*** Records provided ***
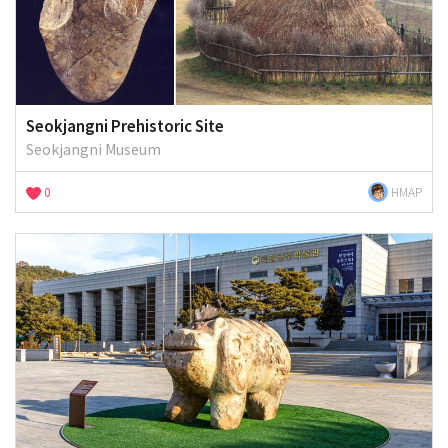
Seokjangni Prehistoric Site
Seokjangni Museum
0
HMAP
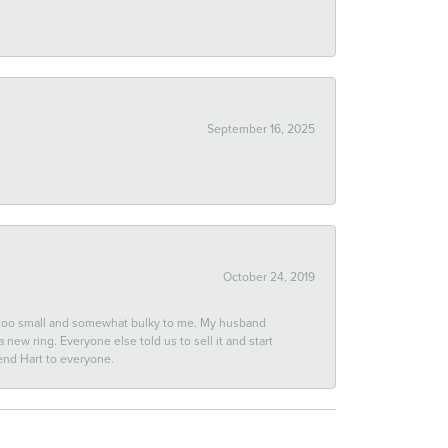
September 16, 2025
October 24, 2019
 too small and somewhat bulky to me. My husband
new ring. Everyone else told us to sell it and start
end Hart to everyone.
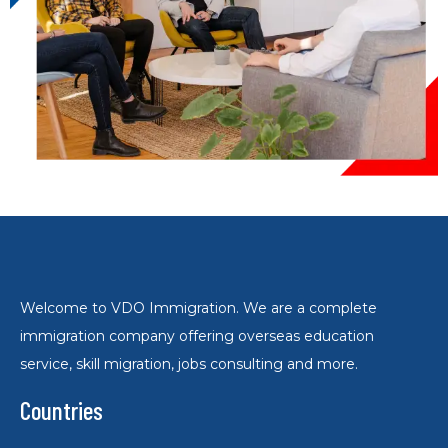
Welcome to VDO Immigration. We are a complete
immigration company offering overseas education
service, skill migration, jobs consulting and more.
Countries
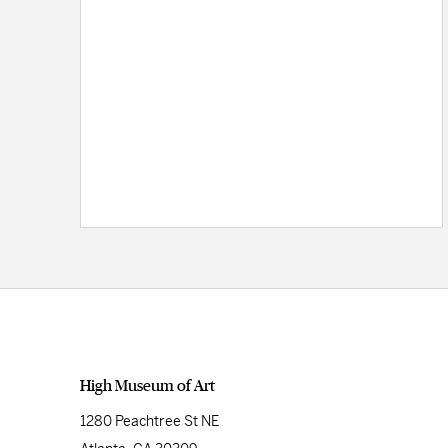
High Museum of Art
1280 Peachtree St NE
*** End of Records provided ***
What is needed: Check each line of the data above for the string "Seokjangni", and copy the ones that have it.

Result of the exercise:
Seokjangni Prehistoric Site
Seokjangni Museum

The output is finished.